Supabase through use of its client sdk's is basically an ORM. Prisma forces you to think about access methods within your application. Supabase leads you to think about data access, at the data layer. Writing this out that sounds a lot better. However, you will have to understand sql a bit better as you will be writing sql queries with Supabase client sdk syntax.

But this is a graphql app. So initially we will use Apollo and GraphQL to query our supabase backend, or in this case locally running instance, of Supabase. As we move to framework implementations it will gradually become clearer why graphql might not be the best choice.

That being said, there are virtually endless ways to build an app now. Use react-query, graphql, pointing to supabase instance, and generate queries using graphql-codegen, wrap the new Next app router in a provider to use React query and go at it. Or just query your data in a server component directly. Or in Remix, you can use graphql with graphql request and still query in your loader to a graphql backend. Remix also has new client loaders that are coming out so you could do that. Again, endless ways to do this.

'Fullstack Supabase' version 2 (Nextjs pages router)

Same app as above just moved into the pages router. Why would I do this if Nextjs is going all in on the app router? Well, many people still use the pages router. I would also guarantee that there are many people who will never move to the app router due to the size of their code base and the sheer levels of confusion the app router brings. It is a common phrase amongst those who have used React and Nextjs for a while that "those who haven't been in the ecosystem for a long time or are new may have an easier time learning this new model." Take that for whatever it is worth but the point being there still needs to be training for the literal hundreds of thousands of people using the pages router

Migrate that 👆👆👆 to Next app router

Because the app router is confusing, as mentioned in #5 above, we need guides. Now presumably there are not many guides because if they exist they will have to alter them pretty quickly as Nextjs app router is changing quickly. So any official guide has to be relatively high level. Otherwise you risk the greatest frustration of any teacher, having to rework something many times. Wouldn't it be nice to build something that lasts and you can keep pointing people too?

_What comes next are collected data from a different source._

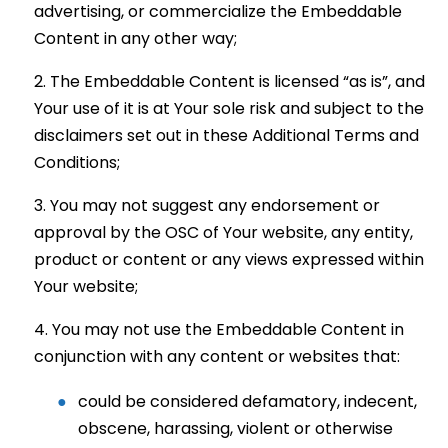
advertising, or commercialize the Embeddable
Content in any other way;
The Embeddable Content is licensed “as is”, and
Your use of it is at Your sole risk and subject to the
disclaimers set out in these Additional Terms and
Conditions;
You may not suggest any endorsement or
approval by the OSC of Your website, any entity,
product or content or any views expressed within
Your website;
You may not use the Embeddable Content in
conjunction with any content or websites that:
could be considered defamatory, indecent,
obscene, harassing, violent or otherwise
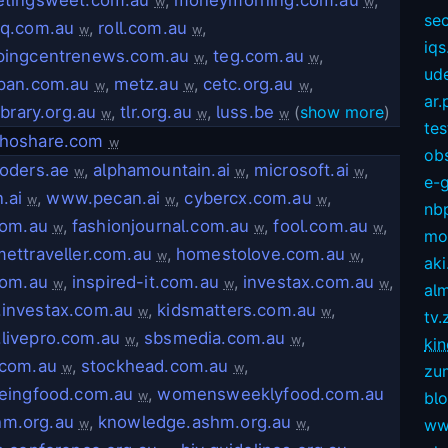
w
w
sec
eq.com.au
,
roll.com.au
,
w
w
iqs
pingcentrenews.com.au
,
teg.com.au
,
w
w
ud
pan.com.au
,
metz.au
,
cetc.org.au
,
w
w
w
ar.
ibrary.org.au
,
tlr.org.au
,
luss.be
(
show more
)
w
w
w
te
hoshare.com
w
ob
oders.ae
,
alphamountain.ai
,
microsoft.ai
,
w
w
w
e-
.ai
,
www.pecan.ai
,
cybercx.com.au
,
w
w
w
nb
com.au
,
fashionjournal.com.au
,
fool.com.au
,
w
w
w
mov
ettraveller.com.au
,
homestolove.com.au
,
w
w
aki
com.au
,
inspired-it.com.au
,
investax.com.au
,
w
w
w
alm
investax.com.au
,
kidsmatters.com.au
,
w
w
tv.
livepro.com.au
,
sbsmedia.com.au
,
w
w
kin
.com.au
,
stockhead.com.au
,
w
w
zu
eingfood.com.au
,
womensweeklyfood.com.au
w
bl
hm.org.au
,
knowledge.ashm.org.au
,
ww
w
w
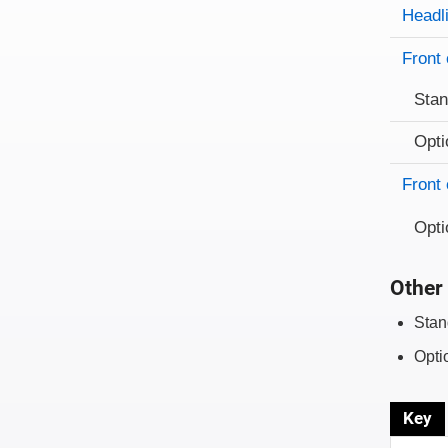
Evaluati
Rating
Headl
Front 
Sta
Opti
Front 
Opti
Other 
Stan
Opti
Key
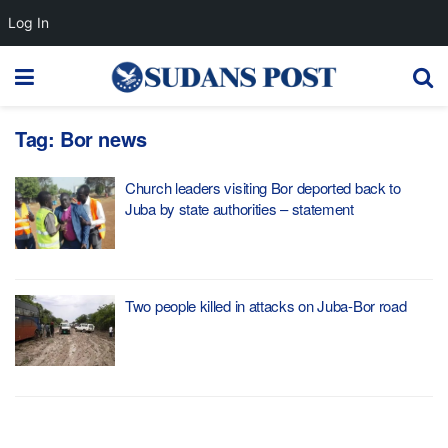
Log In
Tag:
Bor news
Church leaders visiting Bor deported back to
Juba by state authorities – statement
Two people killed in attacks on Juba-Bor road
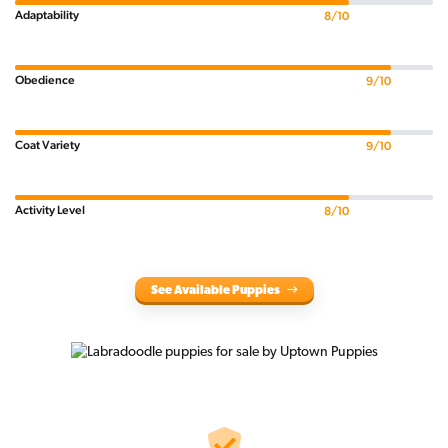
Adaptability
8/10
Obedience
9/10
Coat Variety
9/10
Activity Level
8/10
See Available Puppies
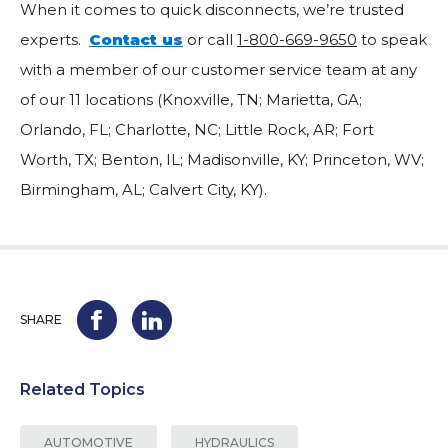
When it comes to quick disconnects, we’re trusted
experts.
Contact us
or call
1-800-669-9650
to speak
with a member of our customer service team at any
of our 11 locations (Knoxville, TN; Marietta, GA;
Orlando, FL; Charlotte, NC; Little Rock, AR; Fort
Worth, TX; Benton, IL; Madisonville, KY; Princeton, WV;
Birmingham, AL; Calvert City, KY).
SHARE
Related Topics
AUTOMOTIVE
HYDRAULICS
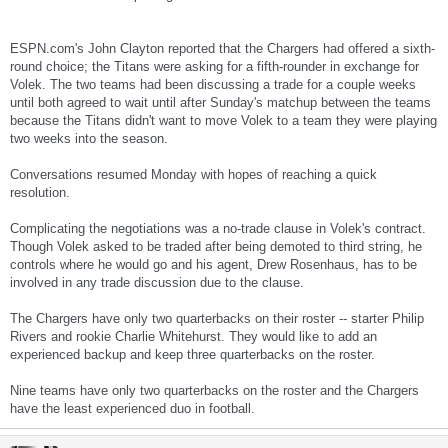
ESPN.com's John Clayton reported that the Chargers had offered a sixth-
round choice; the Titans were asking for a fifth-rounder in exchange for
Volek. The two teams had been discussing a trade for a couple weeks
until both agreed to wait until after Sunday's matchup between the teams
because the Titans didn't want to move Volek to a team they were playing
two weeks into the season.
Conversations resumed Monday with hopes of reaching a quick
resolution.
Complicating the negotiations was a no-trade clause in Volek's contract.
Though Volek asked to be traded after being demoted to third string, he
controls where he would go and his agent, Drew Rosenhaus, has to be
involved in any trade discussion due to the clause.
The Chargers have only two quarterbacks on their roster -- starter Philip
Rivers and rookie Charlie Whitehurst. They would like to add an
experienced backup and keep three quarterbacks on the roster.
Nine teams have only two quarterbacks on the roster and the Chargers
have the least experienced duo in football.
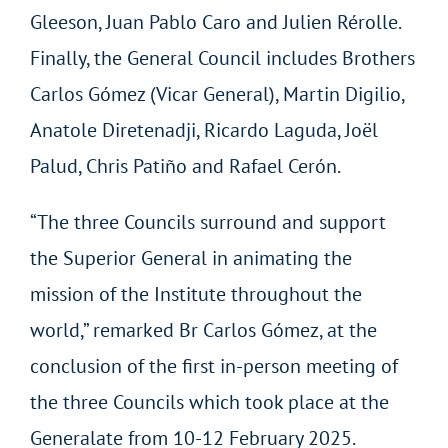
Gleeson, Juan Pablo Caro and Julien Rérolle.
Finally, the General Council includes Brothers
Carlos Gómez (Vicar General), Martin Digilio,
Anatole Diretenadji, Ricardo Laguda, Joël
Palud, Chris Patiño and Rafael Cerón.
“The three Councils surround and support
the Superior General in animating the
mission of the Institute throughout the
world,” remarked Br Carlos Gómez, at the
conclusion of the first in-person meeting of
the three Councils which took place at the
Generalate from 10-12 February 2025.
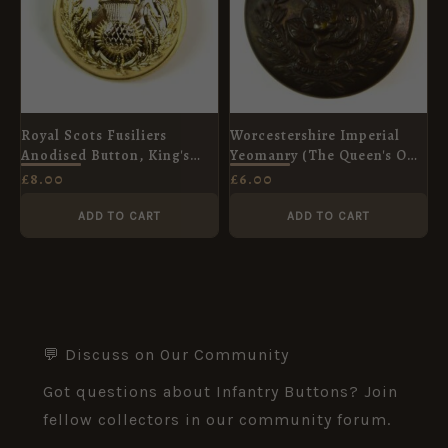
Royal Scots Fusiliers
Worcestershire Imperial
Anodised Button, King's
Yeomanry (The Queen's Own
Crown (25mm)
Worcestershire Hussars)
£
8.00
£
6.00
(1901-1908 Pattern) Brass
Button - 25mm
ADD TO CART
ADD TO CART
💬 Discuss on Our Community
Got questions about Infantry Buttons? Join
fellow collectors in our community forum.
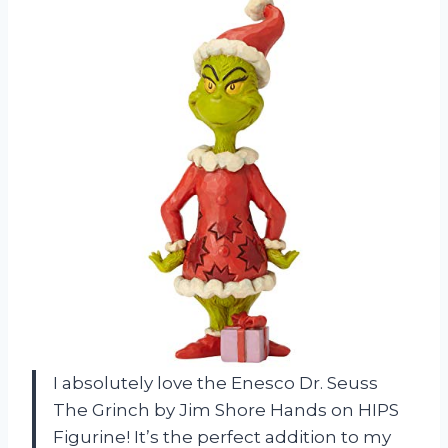
I absolutely love the Enesco Dr. Seuss
The Grinch by Jim Shore Hands on HIPS
Figurine! It’s the perfect addition to my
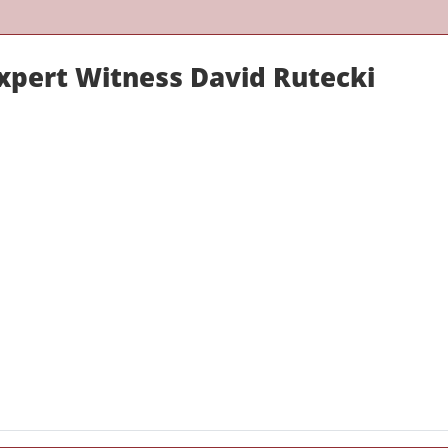
Expert Witness David Rutecki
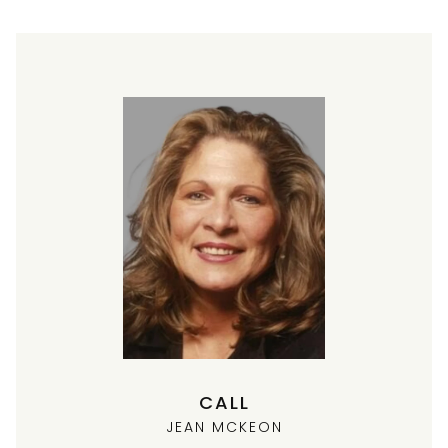
CALL
JEAN MCKEON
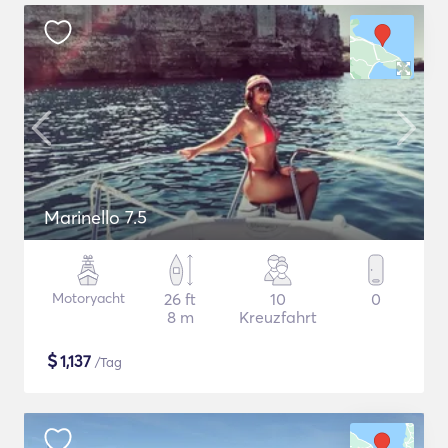
Marinello 7.5
Motoryacht
26 ft
10
0
8 m
Kreuzfahrt
$
1,137
/Tag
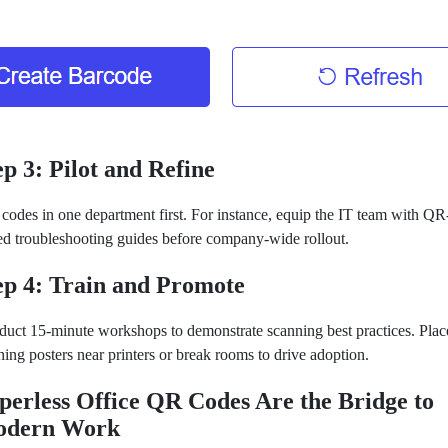
ep 3: Pilot and Refine
 codes in one department first. For instance, equip the IT team with QR
ed troubleshooting guides before company-wide rollout.
ep 4: Train and Promote
uct 15-minute workshops to demonstrate scanning best practices. Plac
hing posters near printers or break rooms to drive adoption.
perless Office QR Codes Are the Bridge to
dern Work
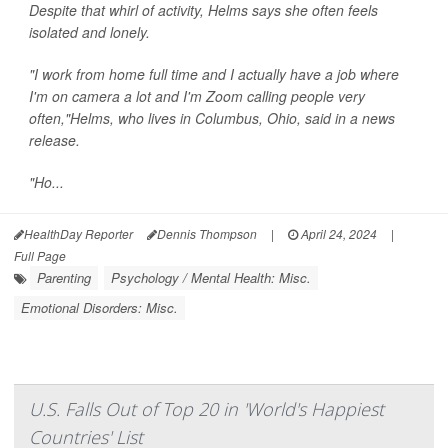
Despite that whirl of activity, Helms says she often feels
isolated and lonely.
"I work from home full time and I actually have a job where
I'm on camera a lot and I'm Zoom calling people very
often,"Helms, who lives in Columbus, Ohio, said in a news
release.
"Ho...
HealthDay Reporter
Dennis Thompson
|
April 24, 2024
|
Full Page
Parenting
Psychology / Mental Health: Misc.
Emotional Disorders: Misc.
U.S. Falls Out of Top 20 in 'World's Happiest
Countries' List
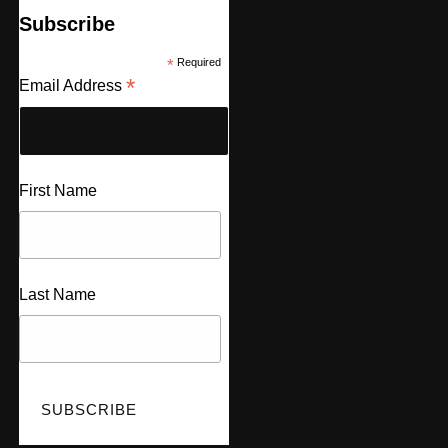
Subscribe
*
Required
*
Email Address
First Name
Last Name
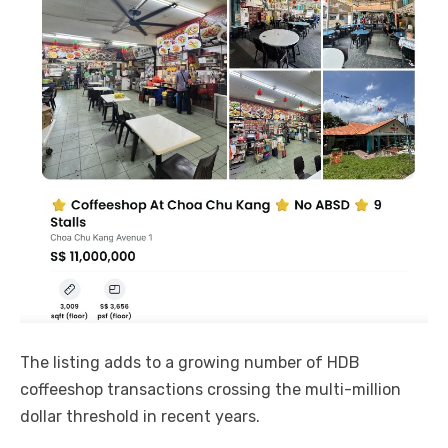
The listing adds to a growing number of HDB
coffeeshop transactions crossing the multi-million
dollar threshold in recent years.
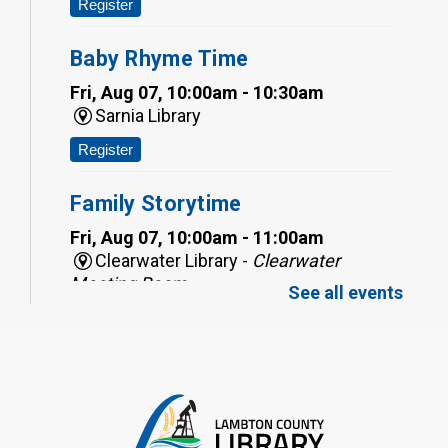
Register
Baby Rhyme Time
Fri, Aug 07, 10:00am - 10:30am
Sarnia Library
Register
Family Storytime
Fri, Aug 07, 10:00am - 11:00am
Clearwater Library -
Clearwater
Meeting Room
See all events
Register
Toddler Tales
Fri, Aug 07, 10:00am - 10:30am
Wyoming Library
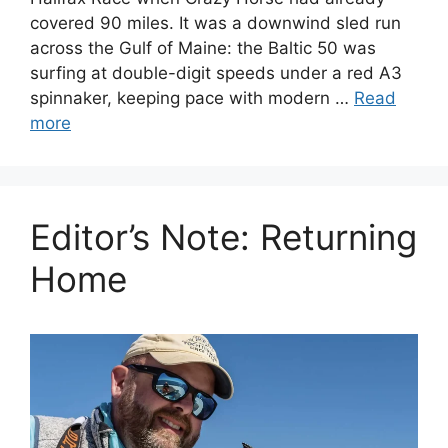
covered 90 miles. It was a downwind sled run
across the Gulf of Maine: the Baltic 50 was
surfing at double-digit speeds under a red A3
spinnaker, keeping pace with modern …
Read
more
Editor’s Note: Returning
Home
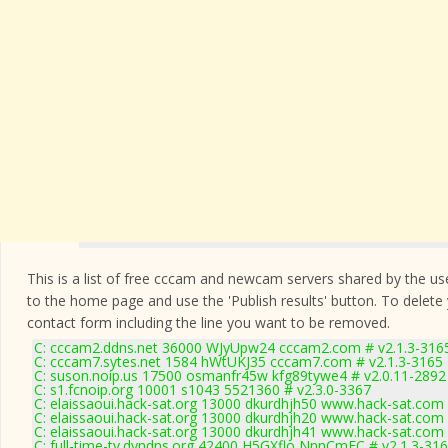
This is a list of free cccam and newcam servers shared by the users
to the home page and use the 'Publish results' button. To delete
contact form
including the line you want to be removed.
C: cccam2.ddns.net 36000 WJyUpw24 cccam2.com # v2.1.3-316
C: cccam7.sytes.net 1584 hWtUKJ35 cccam7.com # v2.1.3-3165
C: suson.noip.us 17500 osmanfr45w kfg89tywe4 # v2.0.11-2892
C: s1.fcnoip.org 10001 s1043 5521360 # v2.3.0-3367
C: elaissaoui.hack-sat.org 13000 dkurdhjh50 www.hack-sat.com 
C: elaissaoui.hack-sat.org 13000 dkurdhjh20 www.hack-sat.com 
C: elaissaoui.hack-sat.org 13000 dkurdhjh41 www.hack-sat.com 
C: full-time-tv.dyndns.org 42400 H5GXflo NnnCmFC # v2.1.3-31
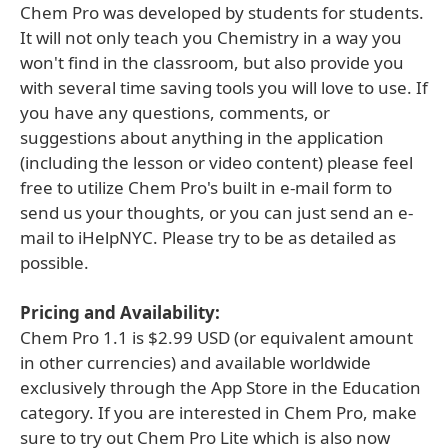
Chem Pro was developed by students for students.
It will not only teach you Chemistry in a way you
won't find in the classroom, but also provide you
with several time saving tools you will love to use. If
you have any questions, comments, or
suggestions about anything in the application
(including the lesson or video content) please feel
free to utilize Chem Pro's built in e-mail form to
send us your thoughts, or you can just send an e-
mail to iHelpNYC. Please try to be as detailed as
possible.
Pricing and Availability:
Chem Pro 1.1 is $2.99 USD (or equivalent amount
in other currencies) and available worldwide
exclusively through the App Store in the Education
category. If you are interested in Chem Pro, make
sure to try out Chem Pro Lite which is also now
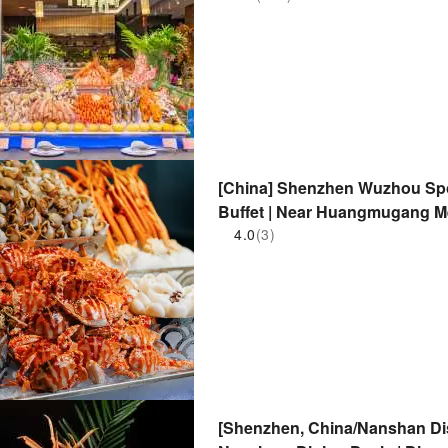
[China] Shenzhen Wuzhou Sport
Buffet | Near Huangmugang Me
4.0
(3)
[Shenzhen, China/Nanshan Dis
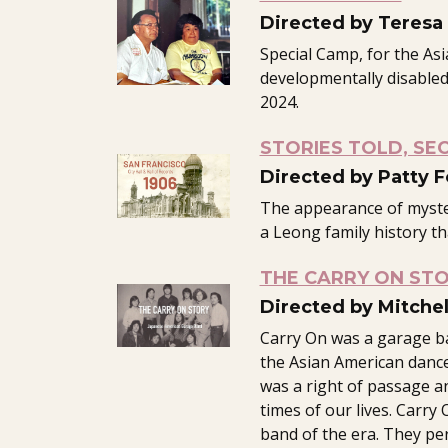
Directed by Teresa
Special Camp, for the As
developmentally disabled,
2024.
STORIES TOLD, SE
Directed by Patty 
The appearance of myst
a Leong family history th
THE CARRY ON ST
Directed by Mitche
Carry On was a garage b
the Asian American dance
was a right of passage a
times of our lives. Carr
band of the era. They pe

So this migration will hopefully be a while from now, unless someone wants to sponsor me, and the app router will hopefully be more stable. It is said it is stable now. However, when the team has trouble explaining new paradigms and the new model, I would say that the tech they use isn't stable because the team has to be able to communicate about it in an effective way such that makes sense and does allow people to use it with confidence.